WHAT YOU SHOULD DO: Output the data verbatim, with nothing added or dropped.

DATA UNDER STUDY:
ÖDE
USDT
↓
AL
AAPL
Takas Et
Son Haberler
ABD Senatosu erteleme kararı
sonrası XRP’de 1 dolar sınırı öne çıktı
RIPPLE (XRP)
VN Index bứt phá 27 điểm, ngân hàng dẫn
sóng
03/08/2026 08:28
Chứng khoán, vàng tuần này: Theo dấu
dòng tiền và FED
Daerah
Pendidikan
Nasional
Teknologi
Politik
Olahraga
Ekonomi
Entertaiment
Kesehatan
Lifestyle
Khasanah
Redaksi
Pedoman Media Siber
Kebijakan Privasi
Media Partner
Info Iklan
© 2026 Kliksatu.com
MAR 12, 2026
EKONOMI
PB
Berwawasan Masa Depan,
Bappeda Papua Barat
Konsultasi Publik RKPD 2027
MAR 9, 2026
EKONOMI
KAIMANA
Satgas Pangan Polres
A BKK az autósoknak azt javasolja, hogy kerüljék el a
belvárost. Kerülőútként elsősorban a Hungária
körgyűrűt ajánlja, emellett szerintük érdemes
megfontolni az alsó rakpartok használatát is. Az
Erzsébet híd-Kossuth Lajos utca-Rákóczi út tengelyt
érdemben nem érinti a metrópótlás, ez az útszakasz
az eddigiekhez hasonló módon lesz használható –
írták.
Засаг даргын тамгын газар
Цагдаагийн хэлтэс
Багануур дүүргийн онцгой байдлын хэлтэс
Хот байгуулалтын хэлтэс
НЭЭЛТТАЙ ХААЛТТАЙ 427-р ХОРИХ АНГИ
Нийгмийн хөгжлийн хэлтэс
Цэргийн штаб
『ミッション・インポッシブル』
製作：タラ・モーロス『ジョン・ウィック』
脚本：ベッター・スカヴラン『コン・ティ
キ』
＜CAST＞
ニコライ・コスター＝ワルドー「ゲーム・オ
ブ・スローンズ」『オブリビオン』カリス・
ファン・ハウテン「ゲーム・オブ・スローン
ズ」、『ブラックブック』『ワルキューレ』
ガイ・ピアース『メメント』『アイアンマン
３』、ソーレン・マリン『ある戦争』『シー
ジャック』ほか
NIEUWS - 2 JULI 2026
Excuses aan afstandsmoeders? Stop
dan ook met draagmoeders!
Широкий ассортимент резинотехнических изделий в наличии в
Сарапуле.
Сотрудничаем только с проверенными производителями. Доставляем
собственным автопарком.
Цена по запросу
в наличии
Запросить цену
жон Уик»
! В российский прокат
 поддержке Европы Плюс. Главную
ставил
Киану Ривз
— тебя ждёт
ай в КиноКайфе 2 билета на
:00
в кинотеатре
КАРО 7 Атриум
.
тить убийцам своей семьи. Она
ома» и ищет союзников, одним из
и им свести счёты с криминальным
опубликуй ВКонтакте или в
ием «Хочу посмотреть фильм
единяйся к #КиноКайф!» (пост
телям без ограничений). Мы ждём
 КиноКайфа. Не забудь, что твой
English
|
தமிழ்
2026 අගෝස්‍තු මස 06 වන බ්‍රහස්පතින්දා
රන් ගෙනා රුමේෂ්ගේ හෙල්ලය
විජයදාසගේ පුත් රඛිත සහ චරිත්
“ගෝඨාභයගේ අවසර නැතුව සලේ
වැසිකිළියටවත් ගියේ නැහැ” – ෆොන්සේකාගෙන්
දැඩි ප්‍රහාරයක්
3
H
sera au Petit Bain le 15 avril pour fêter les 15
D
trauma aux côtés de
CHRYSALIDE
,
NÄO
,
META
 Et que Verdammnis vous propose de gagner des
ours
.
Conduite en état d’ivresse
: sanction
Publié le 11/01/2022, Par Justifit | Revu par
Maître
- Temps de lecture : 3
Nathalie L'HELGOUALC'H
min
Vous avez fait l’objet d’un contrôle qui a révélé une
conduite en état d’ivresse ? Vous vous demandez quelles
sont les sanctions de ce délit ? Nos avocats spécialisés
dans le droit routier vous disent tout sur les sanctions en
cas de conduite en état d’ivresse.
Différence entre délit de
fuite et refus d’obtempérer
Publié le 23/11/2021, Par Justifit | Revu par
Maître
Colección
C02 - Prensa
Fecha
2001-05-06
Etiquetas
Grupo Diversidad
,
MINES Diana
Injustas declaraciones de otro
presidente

RESULT OF THIS TASK:
ÖDE
USDT
↓
AL
AAPL
Takas Et
Son Haberler
ABD Senatosu erteleme kararı
sonrası XRP’de 1 dolar sınırı öne çıktı
RIPPLE (XRP)
VN Index bứt phá 27 điểm, ngân hàng dẫn
sóng
03/08/2026 08:28
Chứng khoán, vàng tuần này: Theo dấu
dòng tiền và FED
Daerah
Pendidikan
Nasional
Teknologi
Politik
Olahraga
Ekonomi
Entertaiment
Kesehatan
Lifestyle
Khasanah
Redaksi
Pedoman Media Siber
Kebijakan Privasi
Media Partner
Info Iklan
© 2026 Kliksatu.com
MAR 12, 2026
EKONOMI
PB
Berwawasan Masa Depan,
Bappeda Papua Barat
Konsultasi Publik RKPD 2027
MAR 9, 2026
EKONOMI
KAIMANA
Satgas Pangan Polres
A BKK az autósoknak azt javasolja, hogy kerüljék el a
belvárost. Kerülőútként elsősorban a Hungária
körgyűrűt ajánlja, emellett szerintük érdemes
megfontolni az alsó rakpartok használatát is. Az
Erzsébet híd-Kossuth Lajos utca-Rákóczi út tengelyt
érdemben nem érinti a metrópótlás, ez az útszakasz
az eddigiekhez hasonló módon lesz használható –
írták.
Засаг даргын тамгын газар
Цагдаагийн хэлтэс
Багануур дүүргийн онцгой байдлын хэлтэс
Хот байгуулалтын хэлтэс
НЭЭЛТТАЙ ХААЛТТАЙ 427-р ХОРИХ АНГИ
Нийгмийн хөгжлийн хэлтэс
Цэргийн штаб
『ミッション・インポッシブル』
製作：タラ・モーロス『ジョン・ウィック』
脚本：ベッター・スカヴラン『コン・ティ
キ』
＜CAST＞
ニコライ・コスター＝ワルドー「ゲーム・オ
ブ・スローンズ」『オブリビオン』カリス・
ファン・ハウテン「ゲーム・オブ・スローン
ズ」、『ブラックブック』『ワルキューレ』
ガイ・ピアース『メメント』『アイアンマン
３』、ソーレン・マリン『ある戦争』『シー
ジャック』ほか
NIEUWS - 2 JULI 2026
Excuses aan afstandsmoeders? Stop
dan ook met draagmoeders!
Широкий ассортимент резинотехнических изделий в наличии в
Сарапуле.
Сотрудничаем только с проверенными производителями. Доставляем
собственным автопарком.
Цена по запросу
в наличии
Запросить цену
жон Уик»
! В российский прокат
 поддержке Европы Плюс. Главную
ставил
Киану Ривз
— тебя ждёт
ай в КиноКайфе 2 билета на
:00
в кинотеатре
КАРО 7 Атриум
.
тить убийцам своей семьи. Она
ома» и ищет союзников, одним из
и им свести счёты с криминальным
опубликуй ВКонтакте или в
ием «Хочу посмотреть фильм
единяйся к #КиноКайф!» (пост
телям без ограничений). Мы ждём
 КиноКайфа. Не забудь, что твой
English
|
தமிழ்
2026 අගෝස්‍තු මස 06 වන බ්‍රහස්පතින්දා
රන් ගෙනා රුමේෂ්ගේ හෙල්ලය
විජයදාසගේ පුත් රඛිත සහ චරිත්
“ගෝඨාභයගේ අවසර නැතුව සලේ
වැසිකිළියටවත් ගියේ නැහැ” – ෆොන්සේකාගෙන්
දැඩි ප්‍රහාරයක්
3
H
sera au Petit Bain le 15 avril pour fêter les 15
D
trauma aux côtés de
CHRYSALIDE
,
NÄO
,
META
 Et que Verdammnis vous propose de gagner des
ours
.
Conduite en état d’ivresse
: sanction
Publié le 11/01/2022, Par Justifit | Revu par
Maître
- Temps de lecture : 3
Nathalie L'HELGOUALC'H
min
Vous avez fait l’objet d’un contrôle qui a révélé une
conduite en état d’ivresse ? Vous vous demandez quelles
sont les sanctions de ce délit ? Nos avocats spécialisés
dans le droit routier vous disent tout sur les sanctions en
cas de conduite en état d’ivresse.
Différence entre délit de
fuite et refus d’obtempérer
Publié le 23/11/2021, Par Justifit | Revu par
Maître
Colección
C02 - Prensa
Fecha
2001-05-06
Etiquetas
Grupo Diversidad
,
MINES Diana
Injustas declaraciones de otro
presidente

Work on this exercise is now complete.